_TEXTE CITÉ_
•••
Ismaïl KADARE Le dossier H.
Le dossier H.
Fayard, 1989, 208 p.
Né à Gjirokastër dans le Sud de l'Albanie en 1936, Ismaïl KADARÉ s'est fait connaître internationalement en 1970 avec son roman "Le général de l'armée morte"; interdit de publication en Albanie de 1975 à 1978 pour un poème "Les pachas rouges" critiquant la classe dirigeante, il stocke ses écrits dans les tiroirs et doit se soumettre, "à la chinoise", régime alors ami de celui de Tirana, au travail manuel dans une coopérative de village de la région de Myzege (grande plaine occidentale du centre de l'Albanie). Autorisé à revenir à Tirana, il devient circonspect dans ses demandes de publication.
•••
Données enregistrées
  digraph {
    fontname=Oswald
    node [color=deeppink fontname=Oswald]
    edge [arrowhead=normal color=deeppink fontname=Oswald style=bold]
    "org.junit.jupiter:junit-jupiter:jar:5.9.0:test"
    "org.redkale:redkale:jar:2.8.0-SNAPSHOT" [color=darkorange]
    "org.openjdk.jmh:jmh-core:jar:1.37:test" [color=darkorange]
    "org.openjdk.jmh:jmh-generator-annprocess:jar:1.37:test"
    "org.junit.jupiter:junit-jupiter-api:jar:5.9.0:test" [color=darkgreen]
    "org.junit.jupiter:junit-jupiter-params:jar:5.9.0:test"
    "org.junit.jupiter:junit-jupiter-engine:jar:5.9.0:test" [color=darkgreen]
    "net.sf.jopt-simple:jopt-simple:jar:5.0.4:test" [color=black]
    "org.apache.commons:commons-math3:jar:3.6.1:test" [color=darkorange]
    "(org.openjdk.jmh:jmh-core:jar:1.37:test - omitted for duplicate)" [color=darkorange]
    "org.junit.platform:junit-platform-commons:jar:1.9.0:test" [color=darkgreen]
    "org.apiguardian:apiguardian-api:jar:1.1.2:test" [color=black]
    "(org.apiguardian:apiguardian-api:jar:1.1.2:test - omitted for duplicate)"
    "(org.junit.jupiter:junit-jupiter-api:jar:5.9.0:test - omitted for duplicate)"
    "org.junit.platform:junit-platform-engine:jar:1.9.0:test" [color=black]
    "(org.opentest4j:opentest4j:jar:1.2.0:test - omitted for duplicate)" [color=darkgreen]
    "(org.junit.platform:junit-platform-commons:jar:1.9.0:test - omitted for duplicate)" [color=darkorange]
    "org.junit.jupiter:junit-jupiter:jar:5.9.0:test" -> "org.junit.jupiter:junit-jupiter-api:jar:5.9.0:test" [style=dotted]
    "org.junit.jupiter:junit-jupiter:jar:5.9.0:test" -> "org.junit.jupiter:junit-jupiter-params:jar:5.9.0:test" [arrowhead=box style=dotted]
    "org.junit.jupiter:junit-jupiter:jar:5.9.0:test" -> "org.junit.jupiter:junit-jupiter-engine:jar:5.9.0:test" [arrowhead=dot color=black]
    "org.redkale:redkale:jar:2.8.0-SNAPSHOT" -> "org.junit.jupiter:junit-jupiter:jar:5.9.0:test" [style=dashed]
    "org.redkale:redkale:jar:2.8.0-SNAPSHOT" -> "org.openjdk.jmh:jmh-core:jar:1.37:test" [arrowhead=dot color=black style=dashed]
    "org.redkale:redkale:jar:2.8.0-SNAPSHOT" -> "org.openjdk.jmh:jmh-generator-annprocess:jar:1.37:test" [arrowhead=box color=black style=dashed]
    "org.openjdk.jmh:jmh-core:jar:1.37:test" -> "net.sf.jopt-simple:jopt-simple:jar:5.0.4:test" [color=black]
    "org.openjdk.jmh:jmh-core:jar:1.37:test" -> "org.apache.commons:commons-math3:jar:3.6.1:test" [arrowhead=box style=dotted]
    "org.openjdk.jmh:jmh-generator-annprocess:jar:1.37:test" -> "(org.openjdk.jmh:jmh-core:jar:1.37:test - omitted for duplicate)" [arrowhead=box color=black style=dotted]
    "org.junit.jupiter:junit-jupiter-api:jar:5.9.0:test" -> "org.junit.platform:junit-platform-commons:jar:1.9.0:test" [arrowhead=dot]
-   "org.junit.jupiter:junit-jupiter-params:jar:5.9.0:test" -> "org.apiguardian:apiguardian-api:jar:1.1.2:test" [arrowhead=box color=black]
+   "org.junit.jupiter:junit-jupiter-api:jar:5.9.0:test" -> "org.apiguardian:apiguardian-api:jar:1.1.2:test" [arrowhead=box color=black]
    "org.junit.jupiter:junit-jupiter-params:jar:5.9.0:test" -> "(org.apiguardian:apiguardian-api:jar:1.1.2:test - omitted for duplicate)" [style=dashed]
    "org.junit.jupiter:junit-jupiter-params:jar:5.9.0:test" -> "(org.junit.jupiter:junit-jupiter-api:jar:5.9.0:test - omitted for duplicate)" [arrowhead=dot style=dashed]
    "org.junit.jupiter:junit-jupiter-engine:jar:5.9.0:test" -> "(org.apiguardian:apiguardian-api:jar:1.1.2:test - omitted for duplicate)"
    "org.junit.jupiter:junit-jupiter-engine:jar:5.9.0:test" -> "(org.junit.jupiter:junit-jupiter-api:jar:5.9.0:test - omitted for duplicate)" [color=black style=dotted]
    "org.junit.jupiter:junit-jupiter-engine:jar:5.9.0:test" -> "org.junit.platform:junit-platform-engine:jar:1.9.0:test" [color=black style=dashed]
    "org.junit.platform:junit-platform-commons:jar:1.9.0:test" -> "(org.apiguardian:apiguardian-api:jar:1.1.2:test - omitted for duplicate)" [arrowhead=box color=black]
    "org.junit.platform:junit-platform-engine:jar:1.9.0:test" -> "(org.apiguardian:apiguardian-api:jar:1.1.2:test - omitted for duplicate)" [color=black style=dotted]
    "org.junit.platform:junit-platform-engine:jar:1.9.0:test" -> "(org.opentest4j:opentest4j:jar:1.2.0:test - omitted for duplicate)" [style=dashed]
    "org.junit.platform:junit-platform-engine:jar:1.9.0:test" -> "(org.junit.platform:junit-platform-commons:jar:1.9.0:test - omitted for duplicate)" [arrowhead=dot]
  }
•••
_CONSIGNES_
**a)** Résumez en deux phrases le texte sur Ismaïl Kadaré.
**b)** Transcrivez fidèlement le passage du texte sur Ismaïl Kadaré qui va de « Ismaïl KADARE Le » jusqu'à « demandes de publication. » inclus.
Ce matériel provient d'une autre source.

_RÉPONSES_
**a)** Né en 1936 à Gjirokastër, dans le Sud de l'Albanie, Ismaïl Kadaré s'est fait connaître internationalement en 1970 avec son roman « Le général de l'armée morte ». Interdit de publication en Albanie de 1975 à 1978 pour un poème critiquant la classe dirigeante, il a dû effectuer un travail manuel dans une coopérative de village avant d'être autorisé à revenir à Tirana, où il est devenu circonspect dans ses demandes de publication.

**b)**
Ismaïl KADARE Le dossier H.
Le dossier H.
Fayard, 1989, 208 p.
Né à Gjirokastër dans le Sud de l'Albanie en 1936, Ismaïl KADARÉ s'est fait connaître internationalement en 1970 avec son roman "Le général de l'armée morte"; interdit de publication en Albanie de 1975 à 1978 pour un poème "Les pachas rouges" critiquant la classe dirigeante, il stocke ses écrits dans les tiroirs et doit se soumettre, "à la chinoise", régime alors ami de celui de Tirana, au travail manuel dans une coopérative de village de la région de Myzege (grande plaine occidentale du centre de l'Albanie). Autorisé à revenir à Tirana, il devient circonspect dans ses demandes de publication.